When we took out two ginormous trees in our front yard, we knew there might be *some* moisture problems in the basement. To say we underestimated how much those trees were drinking would be an understatement. For three years we had water seeping into our basement every time it rained. It was pretty bad the first few times and ruined a lot of the stuff we had stored down there.
While this flood clean up gear was fashionable (however, ineffective and definitely not recommended), we realized we couldn’t wish the water problem away. Man, wouldn’t that we great, though?? We decided to install a french drain along the front wall of our foundation. And by “we” I mean Tyler did all of it because I was newly pregnant with C and wielding a pickaxe while preggo is generally frowned upon.
The french drain helped a little, but it still wasn’t enough, as seen in this next picture. So we put everything up on blocks and decided to forget about it for a while. This is especially easy when your problem is in the basement!
Tyler campaigned for DIYing a sump pump for quite some time. He’s really determined that way. But, as a mom, I had about a million and three worries floating around in my head like noise, dust, killing our HVAC, how long it would take, where the concrete debris would go, renting dangerous equipment… Shall I go on??

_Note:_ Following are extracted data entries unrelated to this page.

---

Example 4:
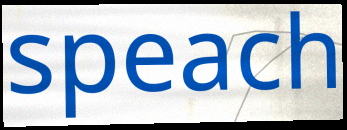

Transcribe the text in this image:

speach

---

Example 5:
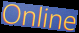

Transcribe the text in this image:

Online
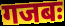
गजबः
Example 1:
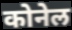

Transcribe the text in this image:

कोनेल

And by the way, if you’re not familiar with sump pumps, they’re pretty common in homes with basements (except for ours, apparently). Basically it’s a system of drains along the foundation wall that collects water and carries it down to a sump pit. The water collects in the sump pit until it reaches a certain depth. The depth triggers a pump to start pulling water up and out of the pit and drains it outside your home.
After some marital debate, we decided it would be best to invest the money in having a professional install the sump pump. Not only could it be done in a day or two, but we’d also have guarantees backing us up, so we hired a highly recommended local company. The price tag was a bit of an “ouch”, especially for a pit. But with hopes of finishing our basement in the near future, it was worth the comfort of knowing our basement would finally be dry.

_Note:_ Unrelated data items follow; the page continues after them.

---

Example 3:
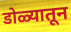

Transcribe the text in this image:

डोळ्यातून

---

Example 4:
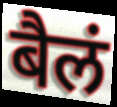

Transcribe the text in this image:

बैलं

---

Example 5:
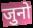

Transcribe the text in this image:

जुनो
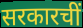
सरकारचीं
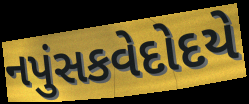
નપુંસકવેદોદયે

The guys jackhammer-ed a trench along the buried walls of our foundation (some of the walls aren’t underground because we have a walk-out basement). They hauled away the concrete debris bucket by bucket as we watched (gratefully, I might add) from the window. We also had an electrician run a conduit over to the sump pump corner. Plus, there’s a back up battery for when the power goes out during our tornado-y midwestern storms. You can see in the next picture that the whole system is actually pretty nice looking… for a pit.
My favorite thing about this sump pump is that it is extremely quiet. In fact, we haven’t even heard it run yet. There are two reasons for that. First of all, the pit has a sealed lid that silences most of the pump noise. And secondly, the drain pipes run through the foundation wall instead of through the sill plate so that when the pipes vibrate, it doesn’t send vibrations through the walls of the house above. It’s all just really thoughtful and now I’m feeling sentimental about this expensive ol’ pit *sniffle*…
Below, you’ll see where the drain pipes exit our house and vent. We’re planning on tying in our gutter system with these pipes, too! It’s all so exciting, I know!!!
The pipes run under ground maybe 10 feet or so to this external drain. We chose this corner of the house for our sump pump because it was the easiest to drain to as it has direct access to the dry creek bed in our backyard. We also never go over to this side of the house, except to admire our landscape retaining wall.
Here’s the basement trench all patched up!
The drain system has a built in gap along the walls to catch any moisture drips that might form on the concrete foundation! Just another way to keep our future finished basement dry!
Lastly, one of the coolest features (probably telling of how uncool we really are) are the clean out areas. This system has little openings that allow for us to run water from a hose through the pipes to clear clogs that may build up. This should help the system last a lot longer than traditional drain pipes!
While it’s not glamorous upgrade (in fact, I could think of a hundred projects that would have been more fun to put money toward), it’s a worthy investment that will prevent damage to our future basement finishings! And the best news of all is that our basement hasn’t seen one drop of water since! Next step in basement finishing is replacing our super sad single pane windows…. Until then!